• TASK GOAL
When you find the line with "left wrist: (159, 437, 25)" among the records below, reproduce it and each line after it exactly, ending with the line with "left shoulder: (381, 353, 14)".

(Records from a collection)

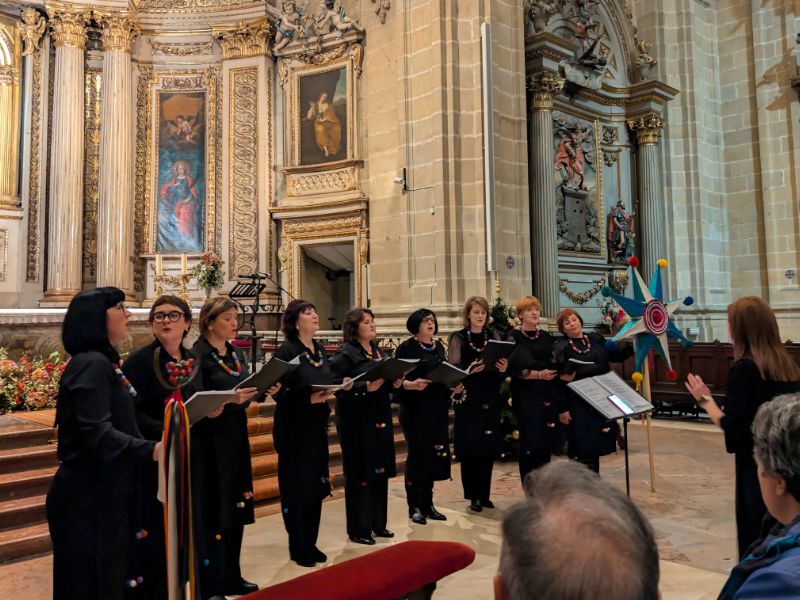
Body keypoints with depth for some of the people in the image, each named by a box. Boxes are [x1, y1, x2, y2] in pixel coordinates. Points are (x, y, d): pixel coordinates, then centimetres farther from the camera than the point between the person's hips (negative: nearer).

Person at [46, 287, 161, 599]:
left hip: (104, 489, 10)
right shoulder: (92, 364, -19)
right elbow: (97, 432, -29)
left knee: (109, 572, 19)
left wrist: (159, 437, 25)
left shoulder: (104, 362, 13)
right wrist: (149, 450, -41)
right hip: (90, 494, -10)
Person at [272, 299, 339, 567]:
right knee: (296, 487, 1)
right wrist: (309, 398, -26)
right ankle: (298, 548, 14)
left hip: (317, 427, 7)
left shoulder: (320, 350, 11)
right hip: (294, 428, -7)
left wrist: (334, 391, -4)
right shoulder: (286, 351, -12)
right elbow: (279, 392, -16)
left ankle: (311, 543, 25)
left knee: (316, 484, 12)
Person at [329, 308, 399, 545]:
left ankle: (378, 523, 27)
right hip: (357, 422, -8)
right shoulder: (345, 354, -10)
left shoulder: (381, 353, 14)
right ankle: (358, 529, 13)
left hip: (380, 419, 8)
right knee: (359, 474, 0)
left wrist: (395, 383, 0)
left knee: (380, 470, 13)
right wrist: (365, 387, -25)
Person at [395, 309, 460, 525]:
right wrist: (412, 384, -28)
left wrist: (454, 385, 1)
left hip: (438, 407, 6)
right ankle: (414, 507, 11)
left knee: (435, 454, 9)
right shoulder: (406, 348, -6)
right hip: (415, 409, -6)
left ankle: (427, 504, 22)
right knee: (417, 454, -1)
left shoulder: (438, 347, 15)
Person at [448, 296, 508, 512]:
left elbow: (501, 367, 7)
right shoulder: (458, 338, 0)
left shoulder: (493, 337, 10)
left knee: (489, 448, 7)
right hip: (468, 400, -3)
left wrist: (503, 368, -15)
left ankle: (484, 494, 20)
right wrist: (470, 369, -28)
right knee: (470, 447, -2)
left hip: (490, 399, 4)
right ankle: (473, 496, 10)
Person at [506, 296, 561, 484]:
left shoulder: (546, 337, 13)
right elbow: (514, 368, -10)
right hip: (526, 395, -5)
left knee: (546, 441, 7)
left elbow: (553, 365, 17)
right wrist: (538, 374, -18)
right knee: (529, 443, -3)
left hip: (548, 394, 5)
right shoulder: (514, 336, -3)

• WRITTEN ANSWER
left wrist: (159, 437, 25)
left shoulder: (104, 362, 13)
right wrist: (149, 450, -41)
right hip: (90, 494, -10)
Person at [272, 299, 339, 567]:
right knee: (296, 487, 1)
right wrist: (309, 398, -26)
right ankle: (298, 548, 14)
left hip: (317, 427, 7)
left shoulder: (320, 350, 11)
right hip: (294, 428, -7)
left wrist: (334, 391, -4)
right shoulder: (286, 351, -12)
right elbow: (279, 392, -16)
left ankle: (311, 543, 25)
left knee: (316, 484, 12)
Person at [329, 308, 399, 545]:
left ankle: (378, 523, 27)
right hip: (357, 422, -8)
right shoulder: (345, 354, -10)
left shoulder: (381, 353, 14)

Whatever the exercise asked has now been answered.